Quote the data below verbatim, keeping every line in its original order.

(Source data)
• • • •

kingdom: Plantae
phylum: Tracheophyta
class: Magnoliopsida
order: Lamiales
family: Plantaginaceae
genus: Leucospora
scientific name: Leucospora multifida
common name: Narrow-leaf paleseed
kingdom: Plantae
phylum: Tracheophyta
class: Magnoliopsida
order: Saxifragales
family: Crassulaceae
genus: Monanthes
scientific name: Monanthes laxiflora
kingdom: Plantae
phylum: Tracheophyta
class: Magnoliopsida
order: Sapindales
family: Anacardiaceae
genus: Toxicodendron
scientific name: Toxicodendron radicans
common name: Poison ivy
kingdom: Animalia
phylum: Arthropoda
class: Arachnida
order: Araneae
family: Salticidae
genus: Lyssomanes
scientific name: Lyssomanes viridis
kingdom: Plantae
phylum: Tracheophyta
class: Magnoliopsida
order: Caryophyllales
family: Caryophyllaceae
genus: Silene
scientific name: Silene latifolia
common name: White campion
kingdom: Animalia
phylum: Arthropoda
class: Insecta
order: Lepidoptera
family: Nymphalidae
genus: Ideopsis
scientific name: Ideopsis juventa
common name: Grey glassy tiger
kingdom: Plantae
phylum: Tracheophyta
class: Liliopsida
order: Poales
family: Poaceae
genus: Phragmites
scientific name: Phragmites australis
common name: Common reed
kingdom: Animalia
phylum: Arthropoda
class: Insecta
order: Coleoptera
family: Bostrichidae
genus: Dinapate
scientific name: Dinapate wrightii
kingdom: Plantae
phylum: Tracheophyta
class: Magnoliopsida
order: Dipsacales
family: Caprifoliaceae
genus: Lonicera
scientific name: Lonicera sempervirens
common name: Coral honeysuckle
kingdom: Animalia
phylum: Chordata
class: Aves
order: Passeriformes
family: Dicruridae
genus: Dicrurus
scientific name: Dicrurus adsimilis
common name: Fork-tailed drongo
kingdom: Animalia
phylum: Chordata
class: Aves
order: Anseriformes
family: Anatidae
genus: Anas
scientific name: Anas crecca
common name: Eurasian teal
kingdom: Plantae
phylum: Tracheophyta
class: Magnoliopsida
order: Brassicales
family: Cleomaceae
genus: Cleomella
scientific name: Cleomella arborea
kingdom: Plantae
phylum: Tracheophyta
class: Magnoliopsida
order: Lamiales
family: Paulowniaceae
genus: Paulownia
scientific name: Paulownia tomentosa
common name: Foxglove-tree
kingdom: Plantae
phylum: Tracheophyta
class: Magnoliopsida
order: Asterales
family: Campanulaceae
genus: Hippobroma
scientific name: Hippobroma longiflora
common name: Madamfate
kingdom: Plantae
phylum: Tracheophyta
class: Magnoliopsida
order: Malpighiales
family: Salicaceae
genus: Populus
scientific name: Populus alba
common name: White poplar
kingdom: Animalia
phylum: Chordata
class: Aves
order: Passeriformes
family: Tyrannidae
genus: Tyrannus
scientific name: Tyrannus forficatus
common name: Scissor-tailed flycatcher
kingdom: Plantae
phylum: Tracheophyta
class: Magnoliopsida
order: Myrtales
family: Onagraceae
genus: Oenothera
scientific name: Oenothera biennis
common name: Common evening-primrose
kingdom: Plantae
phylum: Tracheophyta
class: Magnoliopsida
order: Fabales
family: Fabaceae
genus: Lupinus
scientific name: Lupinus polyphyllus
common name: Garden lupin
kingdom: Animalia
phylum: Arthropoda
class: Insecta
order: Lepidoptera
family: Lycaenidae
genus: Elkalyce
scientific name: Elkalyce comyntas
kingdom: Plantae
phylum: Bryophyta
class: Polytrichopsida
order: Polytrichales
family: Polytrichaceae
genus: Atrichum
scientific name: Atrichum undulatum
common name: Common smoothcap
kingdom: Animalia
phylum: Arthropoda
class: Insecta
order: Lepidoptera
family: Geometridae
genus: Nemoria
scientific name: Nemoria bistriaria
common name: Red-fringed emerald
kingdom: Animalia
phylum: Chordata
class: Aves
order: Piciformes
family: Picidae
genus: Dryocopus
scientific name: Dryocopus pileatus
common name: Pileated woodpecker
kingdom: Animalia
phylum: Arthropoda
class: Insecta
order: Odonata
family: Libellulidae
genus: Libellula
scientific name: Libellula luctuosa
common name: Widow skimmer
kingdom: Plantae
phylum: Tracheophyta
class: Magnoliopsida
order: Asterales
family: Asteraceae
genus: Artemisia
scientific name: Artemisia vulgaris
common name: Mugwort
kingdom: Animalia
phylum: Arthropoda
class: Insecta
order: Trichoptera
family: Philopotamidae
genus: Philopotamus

• • • •

• Answer for this exercise:
kingdom: Plantae
phylum: Tracheophyta
class: Magnoliopsida
order: Lamiales
family: Plantaginaceae
genus: Leucospora
scientific name: Leucospora multifida
common name: Narrow-leaf paleseed
kingdom: Plantae
phylum: Tracheophyta
class: Magnoliopsida
order: Saxifragales
family: Crassulaceae
genus: Monanthes
scientific name: Monanthes laxiflora
kingdom: Plantae
phylum: Tracheophyta
class: Magnoliopsida
order: Sapindales
family: Anacardiaceae
genus: Toxicodendron
scientific name: Toxicodendron radicans
common name: Poison ivy
kingdom: Animalia
phylum: Arthropoda
class: Arachnida
order: Araneae
family: Salticidae
genus: Lyssomanes
scientific name: Lyssomanes viridis
kingdom: Plantae
phylum: Tracheophyta
class: Magnoliopsida
order: Caryophyllales
family: Caryophyllaceae
genus: Silene
scientific name: Silene latifolia
common name: White campion
kingdom: Animalia
phylum: Arthropoda
class: Insecta
order: Lepidoptera
family: Nymphalidae
genus: Ideopsis
scientific name: Ideopsis juventa
common name: Grey glassy tiger
kingdom: Plantae
phylum: Tracheophyta
class: Liliopsida
order: Poales
family: Poaceae
genus: Phragmites
scientific name: Phragmites australis
common name: Common reed
kingdom: Animalia
phylum: Arthropoda
class: Insecta
order: Coleoptera
family: Bostrichidae
genus: Dinapate
scientific name: Dinapate wrightii
kingdom: Plantae
phylum: Tracheophyta
class: Magnoliopsida
order: Dipsacales
family: Caprifoliaceae
genus: Lonicera
scientific name: Lonicera sempervirens
common name: Coral honeysuckle
kingdom: Animalia
phylum: Chordata
class: Aves
order: Passeriformes
family: Dicruridae
genus: Dicrurus
scientific name: Dicrurus adsimilis
common name: Fork-tailed drongo
kingdom: Animalia
phylum: Chordata
class: Aves
order: Anseriformes
family: Anatidae
genus: Anas
scientific name: Anas crecca
common name: Eurasian teal
kingdom: Plantae
phylum: Tracheophyta
class: Magnoliopsida
order: Brassicales
family: Cleomaceae
genus: Cleomella
scientific name: Cleomella arborea
kingdom: Plantae
phylum: Tracheophyta
class: Magnoliopsida
order: Lamiales
family: Paulowniaceae
genus: Paulownia
scientific name: Paulownia tomentosa
common name: Foxglove-tree
kingdom: Plantae
phylum: Tracheophyta
class: Magnoliopsida
order: Asterales
family: Campanulaceae
genus: Hippobroma
scientific name: Hippobroma longiflora
common name: Madamfate
kingdom: Plantae
phylum: Tracheophyta
class: Magnoliopsida
order: Malpighiales
family: Salicaceae
genus: Populus
scientific name: Populus alba
common name: White poplar
kingdom: Animalia
phylum: Chordata
class: Aves
order: Passeriformes
family: Tyrannidae
genus: Tyrannus
scientific name: Tyrannus forficatus
common name: Scissor-tailed flycatcher
kingdom: Plantae
phylum: Tracheophyta
class: Magnoliopsida
order: Myrtales
family: Onagraceae
genus: Oenothera
scientific name: Oenothera biennis
common name: Common evening-primrose
kingdom: Plantae
phylum: Tracheophyta
class: Magnoliopsida
order: Fabales
family: Fabaceae
genus: Lupinus
scientific name: Lupinus polyphyllus
common name: Garden lupin
kingdom: Animalia
phylum: Arthropoda
class: Insecta
order: Lepidoptera
family: Lycaenidae
genus: Elkalyce
scientific name: Elkalyce comyntas
kingdom: Plantae
phylum: Bryophyta
class: Polytrichopsida
order: Polytrichales
family: Polytrichaceae
genus: Atrichum
scientific name: Atrichum undulatum
common name: Common smoothcap
kingdom: Animalia
phylum: Arthropoda
class: Insecta
order: Lepidoptera
family: Geometridae
genus: Nemoria
scientific name: Nemoria bistriaria
common name: Red-fringed emerald
kingdom: Animalia
phylum: Chordata
class: Aves
order: Piciformes
family: Picidae
genus: Dryocopus
scientific name: Dryocopus pileatus
common name: Pileated woodpecker
kingdom: Animalia
phylum: Arthropoda
class: Insecta
order: Odonata
family: Libellulidae
genus: Libellula
scientific name: Libellula luctuosa
common name: Widow skimmer
kingdom: Plantae
phylum: Tracheophyta
class: Magnoliopsida
order: Asterales
family: Asteraceae
genus: Artemisia
scientific name: Artemisia vulgaris
common name: Mugwort
kingdom: Animalia
phylum: Arthropoda
class: Insecta
order: Trichoptera
family: Philopotamidae
genus: Philopotamus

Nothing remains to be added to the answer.